El temor de que se encontraran los restos de García Lorca para convertirlos en reliquias laicistas y pasearlas como símbolo de anticuadas ideas políticas resucitadas nos había causado el rechazo por un poeta que no representa más que a la buena poesía, que es de todos, patrimonio común de mentecatos e inteligentes, de cretinos y sabios. Hacía años que el Lorca aflamencado, el zapateado, las panderetas y las guitarras lloronas acompañando tragedias bailables, no se correspondían con la obra literaria de un escritor español insólito. Había dejado de interesarnos el Lorca parcial y empequeñecido en manos de analfabetos funcionales con cargos públicos. "¡Lorca es de los nuestros!", se atrevió a gritar en el Parlamento andaluz, cuando fue citado por la oposición, una consejera de la Junta, famosa por su probada ignorancia. La ignorancia nunca es un progreso aunque lleve a Lorca por bandera.

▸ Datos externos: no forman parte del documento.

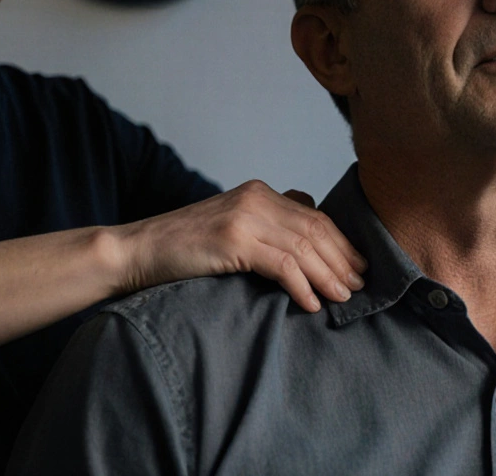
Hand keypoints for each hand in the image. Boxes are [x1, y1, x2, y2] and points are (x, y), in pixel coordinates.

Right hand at [111, 180, 366, 311]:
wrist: (137, 251)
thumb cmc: (184, 247)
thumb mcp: (232, 224)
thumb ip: (268, 222)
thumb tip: (309, 229)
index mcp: (259, 192)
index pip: (315, 216)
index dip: (341, 243)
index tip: (359, 267)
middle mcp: (256, 198)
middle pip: (315, 230)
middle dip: (342, 260)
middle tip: (359, 286)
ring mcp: (245, 217)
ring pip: (303, 248)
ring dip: (328, 276)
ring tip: (343, 297)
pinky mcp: (234, 240)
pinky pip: (282, 265)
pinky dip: (302, 286)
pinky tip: (311, 303)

Estos días, con la esperanza de que los restos del poeta descansen en paz en un parque ordenado en su homenaje para que la tierra le sea leve, hemos podido decir de nuevo en voz alta los sonetos de amor que sabemos de memoria. Los agoreros, los fetichistas, los necrófilos, "la infame turba de nocturnas aves" que ha querido con su griterío político acallar la universalidad de la obra de García Lorca, callarán un tiempo mientras no encuentran nuevos medios para robárnoslo. Los delirios de Gibson, que ya escribió un artículo contra la llegada de los romanos a España, reposarán una temporada, aunque es difícil que renuncie a su fanatismo lorquiano de converso, a quien unos malos vientos irlandeses trajeron a España para encontrarse con el izquierdismo de salón y usurpar un puesto de historiador. Líbrenos el destino de los conversos, líbrenos de quienes hacen ideología hasta del Santísimo Sacramento del Altar.

Todo este despropósito jaleado por unos legisladores que, en lugar de hacer buenas leyes para que los ciudadanos convivan en paz y solucionen sus conflictos, se meten también a historiadores y legislan sobre la Historia a ver si ganan una guerra civil que provocaron -Lorca fue una de sus víctimas- y perdieron hace más de 70 años, sin ser capaces de derrocar a la dictadura que le siguió. Lorca liberado, Lorca reencontrado para quienes lo leímos en la adolescencia -nunca estuvo prohibido- y nos asombró por la brillantez de sus imágenes, por sus metáforas imposibles, por su mundo particularísimo: "Tengo miedo a perder la maravilla/ de tus ojos de estatua, y el acento/ que de noche me pone en la mejilla/ la solitaria rosa de tu aliento". Volveremos a leer a Lorca después de tantos años, deseándole el reposo eterno de los inmortales, sin perros de la política escarbando en la tierra para comerse sus huesos. Sin banderas ni consignas, sólo con su poesía limpia y deslumbrante, ejemplo de talento, de belleza y de verdad.